Well, I'd like to fix also the starvation cases that can arise from
SELECT FOR UPDATE without any MultiXactId involved --- that is, if there
are multiple backends all trying to lock the same tuple, one of them
could lose repeatedly, perhaps indefinitely if the kernel scheduler
isn't quite fair.

Suppose that we redo the LOCKTAGs per previous discussion (which I would
like to do anyway), so that it is possible to define an lmgr lock on a
particular tuple. The objection to this was that there could be too
many locks held for lmgr to cope, but your idea above shows the way out.
Once a backend realizes that it's got to wait for a tuple, it releases
the page context lock and then gets the lmgr lock representing the
target tuple, with either a shared or exclusive lock mode as
appropriate. After it gets that, it waits on the current tuple holder
as in your patch. After it gets that, it updates the tuple state as
needed, and only then releases the lmgr lock.
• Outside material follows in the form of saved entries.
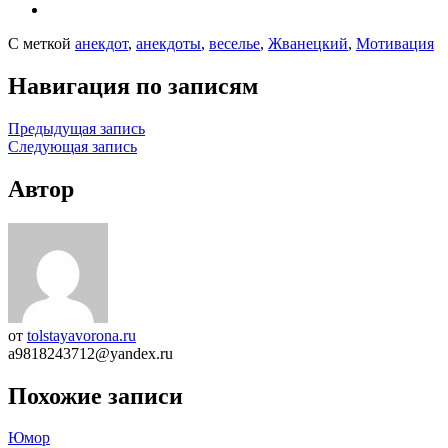
С меткой
анекдот
,
анекдоты
,
веселье
,
Жванецкий
,
Мотивация
Навигация по записям
Предыдущая запись
Следующая запись
Автор
от
tolstayavorona.ru
a9818243712@yandex.ru
Похожие записи
Юмор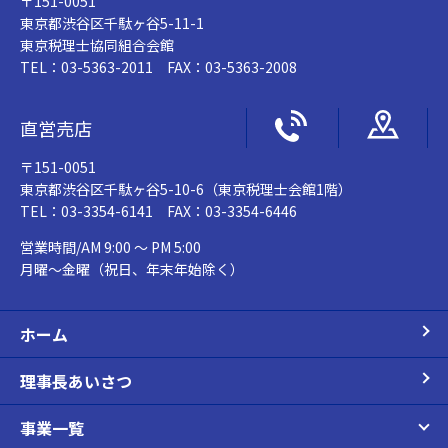
〒151-0051
東京都渋谷区千駄ヶ谷5-11-1
東京税理士協同組合会館
TEL：03-5363-2011 FAX：03-5363-2008
直営売店
〒151-0051
東京都渋谷区千駄ヶ谷5-10-6（東京税理士会館1階）
TEL：03-3354-6141 FAX：03-3354-6446
営業時間/AM 9:00 ～ PM 5:00
月曜～金曜（祝日、年末年始除く）
ホーム
理事長あいさつ
事業一覧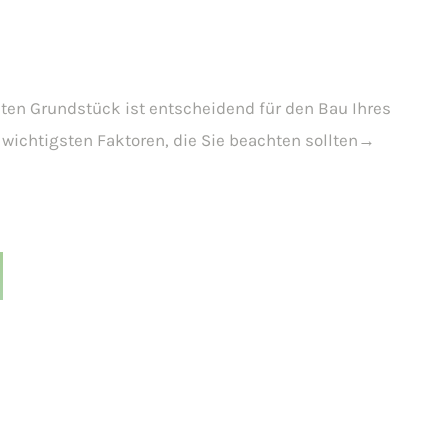
ten Grundstück ist entscheidend für den Bau Ihres
 wichtigsten Faktoren, die Sie beachten sollten→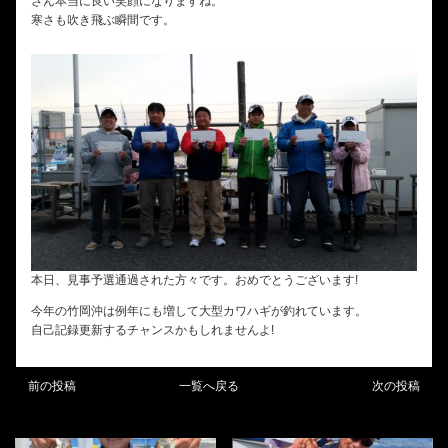
さん本当に良い笑顔になりますね。
寒さも吹き飛ぶ瞬間です。
本日、見事予選通過された方々です。おめでとうございます!
今年の竹岡沖は例年にも増して大型カワハギが釣れています。
自己記録更新するチャンスかもしれませんよ!
前の投稿
一覧へ戻る
次の投稿
BLOG
BLOG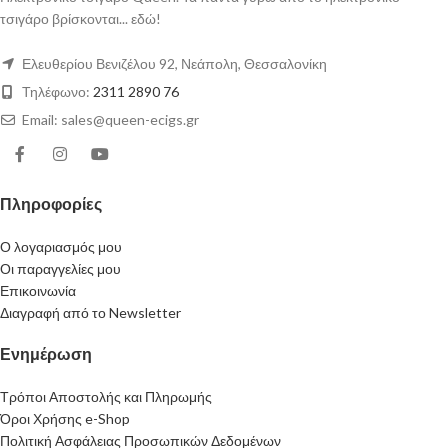
τσιγάρο βρίσκονται... εδώ!
Ελευθερίου Βενιζέλου 92, Νεάπολη, Θεσσαλονίκη
Τηλέφωνο:
2311 2890 76
Email: sales@queen-ecigs.gr
Πληροφορίες
Ο λογαριασμός μου
Οι παραγγελίες μου
Επικοινωνία
Διαγραφή από το Newsletter
Ενημέρωση
Τρόποι Αποστολής και Πληρωμής
Όροι Χρήσης e-Shop
Πολιτική Ασφάλειας Προσωπικών Δεδομένων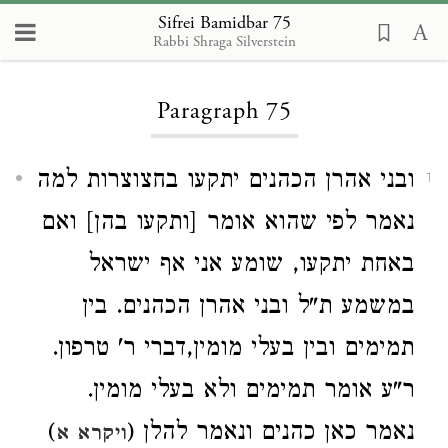
Sifrei Bamidbar 75
Rabbi Shraga Silverstein
Loading...
Paragraph 75
ובני אהרן הכהנים יתקעו בחצוצרות למה
1
נאמר לפי שהוא אומר [ותקעו בהן] ואם
באחת יתקעו, שומע אני אף ישראל
במשמע ת"ל ובני אהרן הכהנים. בין
תמימים ובין בעלי מומין,דברי ר' טרפון.
ר"ע אומר תמימים ולא בעלי מומין.
)
נאמר כאן כהנים ונאמר להלן (
ויקרא א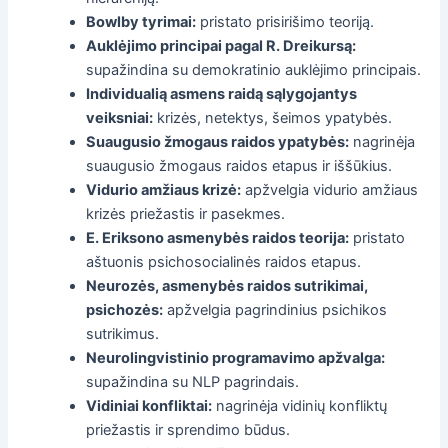
Bowlby tyrimai:
pristato prisirišimo teoriją.
Auklėjimo principai pagal R. Dreikursą:
supažindina su demokratinio auklėjimo principais.
Individualią asmens raidą sąlygojantys
veiksniai:
krizės, netektys, šeimos ypatybės.
Suaugusio žmogaus raidos ypatybės:
nagrinėja
suaugusio žmogaus raidos etapus ir iššūkius.
Vidurio amžiaus krizė:
apžvelgia vidurio amžiaus
krizės priežastis ir pasekmes.
E. Eriksono asmenybės raidos teorija:
pristato
aštuonis psichosocialinės raidos etapus.
Neurozės, asmenybės raidos sutrikimai,
psichozės:
apžvelgia pagrindinius psichikos
sutrikimus.
Neurolingvistinio programavimo apžvalga:
supažindina su NLP pagrindais.
Vidiniai konfliktai:
nagrinėja vidinių konfliktų
priežastis ir sprendimo būdus.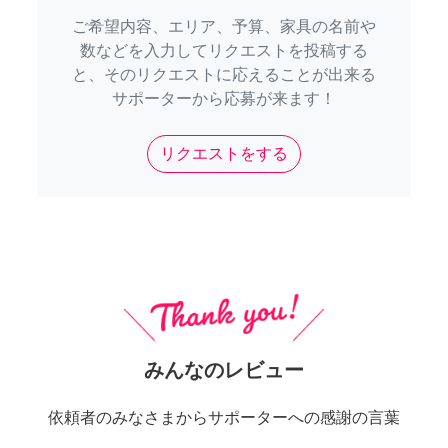
ご希望内容、エリア、予算、家具の名前や
数などを入力してリクエストを投稿する
と、そのリクエストに応えることが出来る
サポーターから応募が来ます！
リクエストをする
みんなのレビュー
依頼者のみなさまからサポーターへの感謝の言葉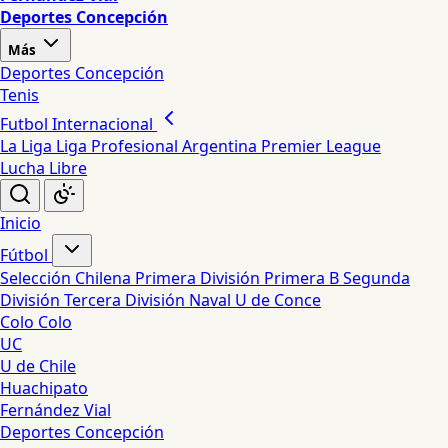
Deportes Concepción
Más
Deportes Concepción
Tenis
Futbol Internacional
La Liga
Liga Profesional Argentina
Premier League
Lucha Libre
Inicio
Fútbol
Selección Chilena
Primera División
Primera B
Segunda
División
Tercera División
Naval
U de Conce
Colo Colo
UC
U de Chile
Huachipato
Fernández Vial
Deportes Concepción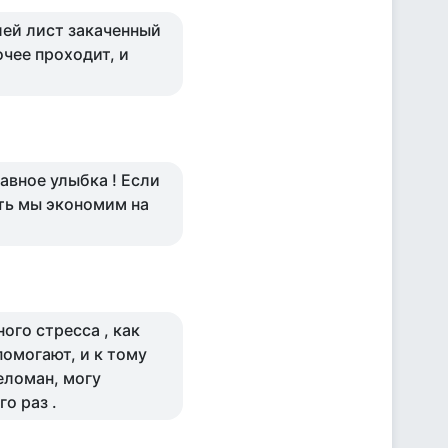
лей лист закаченный
чее проходит, и
авное улыбка ! Если
ать мы экономим на
ного стресса , как
помогают, и к тому
еломан, могу
о раз .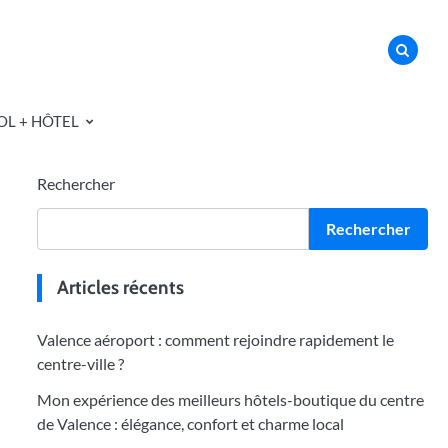
OL + HÔTEL
Rechercher
Rechercher
Articles récents
Valence aéroport : comment rejoindre rapidement le
centre-ville ?
Mon expérience des meilleurs hôtels-boutique du centre
de Valence : élégance, confort et charme local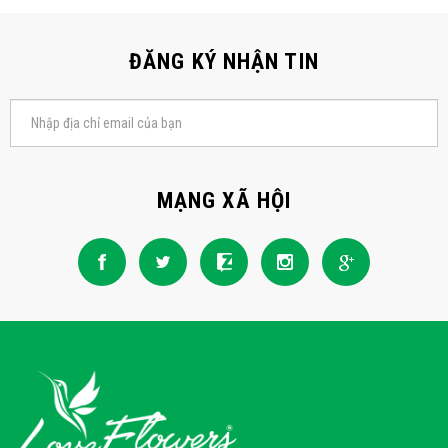
ĐĂNG KÝ NHẬN TIN
MẠNG XÃ HỘI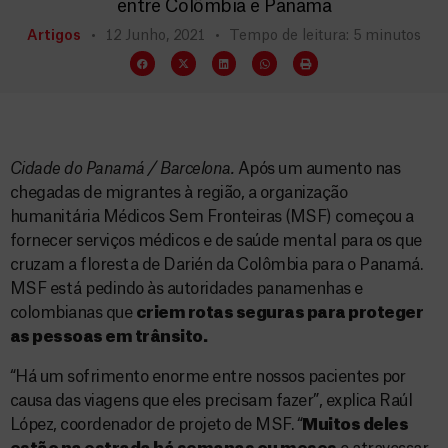
entre Colômbia e Panamá
Artigos
12 Junho, 2021
Tempo de leitura: 5 minutos
Cidade do Panamá / Barcelona.
Após um aumento nas
chegadas de migrantes à região, a organização
humanitária Médicos Sem Fronteiras (MSF) começou a
fornecer serviços médicos e de saúde mental para os que
cruzam a floresta de Darién da Colômbia para o Panamá.
MSF está pedindo às autoridades panamenhas e
colombianas que
criem rotas seguras para proteger
as pessoas em trânsito.
“Há um sofrimento enorme entre nossos pacientes por
causa das viagens que eles precisam fazer”, explica Raúl
López, coordenador de projeto de MSF. “
Muitos deles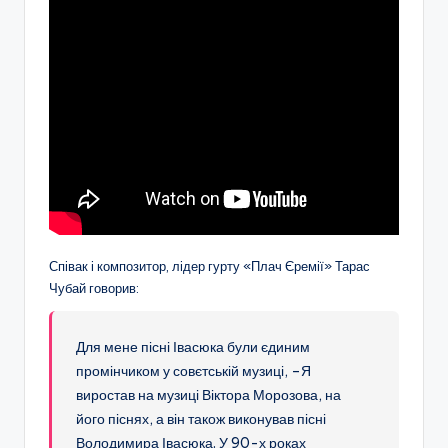
Співак і композитор, лідер гурту «Плач Єремії» Тарас
Чубай говорив:
Для мене пісні Івасюка були єдиним
промінчиком у совєтській музиці, –Я
виростав на музиці Віктора Морозова, на
його піснях, а він також виконував пісні
Володимира Івасюка. У 90-х роках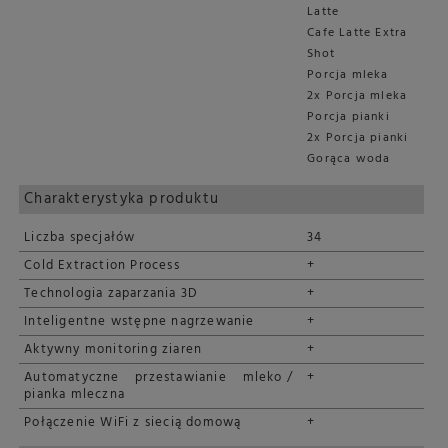
Latte
Cafe Latte Extra
Shot
Porcja mleka
2x Porcja mleka
Porcja pianki
2x Porcja pianki
Gorąca woda
Charakterystyka produktu
Liczba specjałów
34
Cold Extraction Process
+
Technologia zaparzania 3D
+
Inteligentne wstępne nagrzewanie
+
Aktywny monitoring ziaren
+
Automatyczne przestawianie mleko /
+
pianka mleczna
Połączenie WiFi z siecią domową
+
A backend that thinks it can join an existing shared locker also has to
get the lmgr lock in the same way, so that it will block if there is
a pending exclusive locker.

This gives us full lmgr semantics for resolving who-should-wake-up-first,
but we have no more than one active lmgr lock per backend --- the bulk
of the state is on disk, as in your patch. And the "normal" paths where
there is no conflict for a tuple don't have any added overhead, because
we don't have to take out a lock in those paths.